Extrait du texte:
Combien de membres compte aujourd’hui l’INR ?

Laurent Bourgitteau-Guiard : Nous comptons aujourd’hui 140 membres qui viennent de ministères, d’associations, de régions, de collectivités locales, d’ESN, de grands comptes, etc. Chaque semaine, nous recevons de nouvelles demandes d’adhésion. Nous devons donc restructurer toute la partie consacrée aux adhérents : les relations avec eux, l’animation des communautés, et nous ouvrir à des écosystèmes pour lesquels l’INR n’avait pas forcément pensé jusqu’à présent, à savoir les indépendants et les petites structures. Ces dernières sont souvent beaucoup plus avancées dans le numérique responsable que certains grands groupes. Nous allons donc essayer de nous ouvrir à ces écosystèmes avec des niveaux d’adhésion accessibles afin que le travail en commun soit plus riche et que tout le monde puisse participer.

Données à traiter:
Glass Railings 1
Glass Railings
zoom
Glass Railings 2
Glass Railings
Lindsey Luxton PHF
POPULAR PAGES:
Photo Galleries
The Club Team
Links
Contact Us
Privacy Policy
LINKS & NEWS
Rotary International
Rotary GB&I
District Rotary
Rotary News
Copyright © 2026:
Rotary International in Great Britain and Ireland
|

Consignes:
**1.** Répondre aux questions suivantes d'après l'extrait sur l'INR :
(a) Combien de membres l'INR compte-t-il aujourd'hui ?
(b) À quelle fréquence l'INR reçoit-il de nouvelles demandes d'adhésion ?
(c) À quels écosystèmes l'INR veut-il désormais s'ouvrir ?
**2.** Compter les lignes des données qui contiennent le mot « International », puis indiquer uniquement ce nombre.
L'extrait et les lignes de données n'ont aucun lien entre eux.

Réponses par tâche:
**1.**
(a) L'INR compte aujourd'hui 140 membres.
(b) Il en reçoit chaque semaine.
(c) Il veut s'ouvrir aux indépendants et aux petites structures.

**2.** 2